──────── Supplied text ────────
Author: Michael Paul Kozlowsky

Audiobook Length: 8 hours and 10 minutes

Rating: 4 out of 5 stars

Genre: Fiction, Science Fiction

Read Start Date: February 21, 2022

Read Finish Date:

Brief Summary of the Plot from Goodreads: Sean
Whittlesea was there when his wife was murdered. He saw the light leave her eyes. He held her dead body in his arms. He knows he wept, but he cannot recollect a single other detail. Tormented by the tragedy, Sean relives the horror over and over again. As he struggles to recall what really happened, his imagination serves up an endless chain of scenarios. The truth, however, remains hidden in the vault of his memory, and
the key is nowhere to be found. Nearly two decades later, Sean, now remarried and a father of two, wins a bizarre contest hosted by his eccentric boss. The prize is the Memory Palace, a state-of-the-art black box that purportedly allows its possessor to relive every moment he has ever experienced, playing out all the memories on a screen.

While the small machine at first appears to be the answer to the mystery surrounding the death of his wife, it instead upends Sean’s life. He pushes his family further and further away as the Memory Palace forces him to confront harsh realities and difficult questions that he lacks the strength to face or answer. Spiraling downward, Sean encounters increasingly harrowing challenges that force him to
realize that his memory is not the only thing at stake. To recover the truth about his past, Sean must fight for his very life.
────────
Extend the audiobook summary beyond its last sentence. These entries come from a separate source.
──────── Data shown ────────
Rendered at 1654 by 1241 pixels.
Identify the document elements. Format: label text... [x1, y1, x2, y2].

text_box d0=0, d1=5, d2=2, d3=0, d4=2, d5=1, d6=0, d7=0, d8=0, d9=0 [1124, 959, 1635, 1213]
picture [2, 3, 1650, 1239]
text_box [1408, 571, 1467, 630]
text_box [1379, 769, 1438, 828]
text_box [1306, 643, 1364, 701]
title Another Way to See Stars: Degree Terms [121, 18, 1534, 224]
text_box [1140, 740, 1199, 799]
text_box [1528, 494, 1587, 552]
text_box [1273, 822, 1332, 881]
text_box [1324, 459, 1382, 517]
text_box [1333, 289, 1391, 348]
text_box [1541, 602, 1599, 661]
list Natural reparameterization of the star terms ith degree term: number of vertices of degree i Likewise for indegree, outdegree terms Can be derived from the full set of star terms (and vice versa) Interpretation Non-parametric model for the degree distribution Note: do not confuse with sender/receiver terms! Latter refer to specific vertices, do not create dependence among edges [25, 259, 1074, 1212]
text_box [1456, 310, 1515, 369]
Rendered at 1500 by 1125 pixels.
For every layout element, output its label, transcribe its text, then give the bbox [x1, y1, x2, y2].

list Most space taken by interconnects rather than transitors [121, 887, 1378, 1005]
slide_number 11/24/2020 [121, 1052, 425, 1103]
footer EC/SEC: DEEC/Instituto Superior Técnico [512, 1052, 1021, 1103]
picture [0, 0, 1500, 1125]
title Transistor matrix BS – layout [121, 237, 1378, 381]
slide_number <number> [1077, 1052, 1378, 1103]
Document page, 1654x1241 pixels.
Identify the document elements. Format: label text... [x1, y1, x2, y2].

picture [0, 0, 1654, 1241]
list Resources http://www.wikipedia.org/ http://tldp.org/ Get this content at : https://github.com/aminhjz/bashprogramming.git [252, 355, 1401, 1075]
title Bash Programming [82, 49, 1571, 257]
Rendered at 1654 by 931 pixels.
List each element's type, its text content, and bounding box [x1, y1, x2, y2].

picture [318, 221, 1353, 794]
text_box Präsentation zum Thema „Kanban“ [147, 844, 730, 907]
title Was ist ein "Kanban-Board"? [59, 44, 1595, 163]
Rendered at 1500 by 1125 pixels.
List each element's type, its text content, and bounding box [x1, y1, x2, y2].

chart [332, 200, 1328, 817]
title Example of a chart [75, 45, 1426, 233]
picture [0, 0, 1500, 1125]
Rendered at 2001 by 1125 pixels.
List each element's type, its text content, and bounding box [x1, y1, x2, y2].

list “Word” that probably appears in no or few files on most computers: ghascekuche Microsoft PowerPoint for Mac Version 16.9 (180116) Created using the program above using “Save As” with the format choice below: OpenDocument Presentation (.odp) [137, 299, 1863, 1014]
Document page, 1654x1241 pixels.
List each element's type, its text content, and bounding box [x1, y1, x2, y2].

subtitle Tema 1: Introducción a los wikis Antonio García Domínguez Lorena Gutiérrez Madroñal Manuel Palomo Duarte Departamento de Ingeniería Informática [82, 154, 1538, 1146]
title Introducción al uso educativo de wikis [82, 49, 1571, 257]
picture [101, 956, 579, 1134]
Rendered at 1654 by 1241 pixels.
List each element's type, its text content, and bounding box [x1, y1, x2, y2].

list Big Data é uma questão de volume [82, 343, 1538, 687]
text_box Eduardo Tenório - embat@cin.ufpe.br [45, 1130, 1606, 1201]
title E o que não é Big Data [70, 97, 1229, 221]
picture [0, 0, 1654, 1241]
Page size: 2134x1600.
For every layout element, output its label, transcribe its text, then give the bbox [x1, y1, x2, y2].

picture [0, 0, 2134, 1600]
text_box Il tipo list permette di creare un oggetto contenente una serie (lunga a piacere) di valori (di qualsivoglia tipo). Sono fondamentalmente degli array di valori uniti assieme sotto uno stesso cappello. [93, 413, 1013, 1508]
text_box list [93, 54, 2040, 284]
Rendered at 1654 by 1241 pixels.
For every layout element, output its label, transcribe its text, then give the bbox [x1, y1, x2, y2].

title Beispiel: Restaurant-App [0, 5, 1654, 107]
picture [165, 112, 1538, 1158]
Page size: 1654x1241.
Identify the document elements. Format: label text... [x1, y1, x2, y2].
────────
### [Result below]
My Review: I received this book from Netgalley as an ARC Audiobook. I gave this book 4 stars, as my overall impression of the book was positive. Let’s start with the cover. My first impression, having not read the synopsis of the book, was that the book was a mystery / thriller starring a detective. I was under this impression due to the title “Scarecrow Has a Gun.” I was not correct in the slightest. The title is actually an obscure reference to the fact that in the movie Wizard of Oz, the Scarecrow at some point in the film has a pistol, but that nobody seems to remember this fact. This reference is so obscure, that until the author made reference to it in the last 25% of the book, I had no idea. And even when the character in the book explained this reference, I am still not 100% sure I understand it in the context of the book — maybe that memories are not what they seem? That reality is not what we remember? I wasn’t too impressed either with the cover image itself. 34430839I think it is supposed to be a picture of the memory palace, but when I compare it to the cover of e.g. Gwendy’s Button Box by Stephen King (see the image on the right), which is another book about a mysterious box, then the cover of Scarecrow Has a Gun seems rather dark and does not draw the eye. Based upon the cover, I’m not sure I would have picked it up at the bookstore.

Regardless, of my initial impression of the cover and title, I have to say that I really enjoyed the book overall. We meet Sean
Whittlesea as he is competing for a prize in his boss’s “widowers club.” Essentially, this is a invitation only exclusive club which is only open to widowers. Every so often (and at random intervals) the widowers compete in a contest to win an undisclosed prize. After several attempts, Sean finally wins. His prize: the memory palace. The memory palace is a box that when plugged into your brain, shows you past memories. Upon seeing such memories, Sean is convinced that there is something wrong with the box because nothing is as he had previously remembered it. Unfortunately, it is all too real and what the box reveals about his wife’s death will alter his life forever.

I really liked the premise of the book: memories are not what they seem. What we actually remember is only an illusion. It made me think whether there are certain memories of mine that are incorrect, or that I am not remembering correctly. Did I really see my grandfather being driven away in an ambulance when I was four? Or is this a memory I have reconstructed from stories told by my parents?

Although this book purports to be science fiction, I didn’t really see any elements of that. To me it would have been better classified as a “mystery” or even a “thriller”.  I mainly listened to this book while feeding my 6 month old baby or going for walks, cleaning the house, etc. It is an easy read and doesn’t require too much concentration. It is a great story to pass the time. The story is engaging and I definitely did not see the twist at the end coming. However, the ending left me a little unsatisfied. It seemed a bit rushed. I would have liked to have it drawn out more. It’s like we waited the entire book to find out what happened, and then in one or two scenes everything is explained and then its over.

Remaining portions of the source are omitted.